点を取るための技術が、凝縮されたゴールだった。3—3で迎えた後半アディショナルタイム。町野は高く浮いた相手クリアボールに反応すると、落下地点を見定めてわずかにバックステップ。そしてバウンドしたボールがはねる瞬間を左足ハーフボレーで的確にとらえてネットを揺らした。数分前のプレーで脚をつっていたが、高難度のシュートでチームを救い「最後は集中した。大仕事ができた」と振り返った。
前半15分、CKを頭で合わせた先制ゴールも含め2得点。残留争いの正念場に立つチームを勝利に導き「この瞬間のためにやっている。最高」。おなじみの“忍者ポーズ”で喜びを表現した。
ドイツ1部デビューシーズンでの2桁ゴールは、ドルトムント時代の香川真司がマークした8点を抜いて日本人最多。5大リーグ挑戦1年目での10得点は、中田英寿以来だ。ドイツ2部での経験があるとはいえ、その適応力は特筆に値する。
22年のカタールW杯では、直前の東アジアE—1選手権での活躍が認められてメンバー入りを果たしたが、出場はなし。さらなる成長を求め、湘南から当時ドイツ2部のキールに移籍して昇格に貢献すると、今季は1部で苦戦するチームの中で活躍を続ける。2部時代は代表からも遠ざかったが、今年3月のアジア最終予選では2年ぶりに日本代表への復帰も果たした。

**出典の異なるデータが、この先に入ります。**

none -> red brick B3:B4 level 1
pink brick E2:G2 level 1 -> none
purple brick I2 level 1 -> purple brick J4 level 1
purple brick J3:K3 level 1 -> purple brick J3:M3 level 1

日本代表では1トップのポジションを上田綺世(オランダ1部フェイエノールト)や小川航基(同NEC)らと争うが、オランダ1部で今季6点の上田、7点の小川よりクラブで残してきた結果は上回る。今は17位と降格圏に沈むキールを残留に導くために、残り3試合に集中する町野。「まだまだ取れる」と自信を口にしたストライカーが、ドイツの地で存在感を放っている。

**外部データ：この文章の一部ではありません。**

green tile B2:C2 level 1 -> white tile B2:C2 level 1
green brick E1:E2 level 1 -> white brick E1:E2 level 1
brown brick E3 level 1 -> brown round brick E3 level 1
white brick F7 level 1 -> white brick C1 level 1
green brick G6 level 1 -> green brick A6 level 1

◆ドイツ1部での日本人選手のシーズン10得点以上 最多は岡崎慎司がマインツで13—14季に記録した15得点。シュツットガルトから移籍した初年度、ドイツでの通算4季目での達成だった。岡崎は翌年にも12得点を決めて2年連続で2ケタ得点を記録。2位は香川真司がドルトムント2季目の11—12季に記録した13ゴール。4位は高原直泰が4季プレーしたハンブルガーSVから、フランクフルトに移籍した初年度の06—07季に記録した11得点。町野はドイツ1部初年度で2ケタに到達した初の日本人選手。

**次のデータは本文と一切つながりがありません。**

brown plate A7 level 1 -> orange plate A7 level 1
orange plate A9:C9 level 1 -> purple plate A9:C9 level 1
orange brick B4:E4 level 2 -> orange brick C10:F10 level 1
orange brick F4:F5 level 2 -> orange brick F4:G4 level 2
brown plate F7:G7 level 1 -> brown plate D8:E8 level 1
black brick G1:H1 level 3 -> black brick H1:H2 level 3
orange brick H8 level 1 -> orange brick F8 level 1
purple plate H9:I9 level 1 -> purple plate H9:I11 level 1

◆町野 修斗(まちの・しゅうと)1999年9月30日生まれ。忍者の里として知られる三重県伊賀市出身。25歳。大阪・履正社高から18年に横浜Mへ。J2北九州を経て21年に湘南へ。22年に日本人最多の13ゴール。同年に日本代表デビューし、カタールW杯にも出場。23年6月に当時ドイツ2部のキールへ完全移籍。185センチ、77キロ。右利き。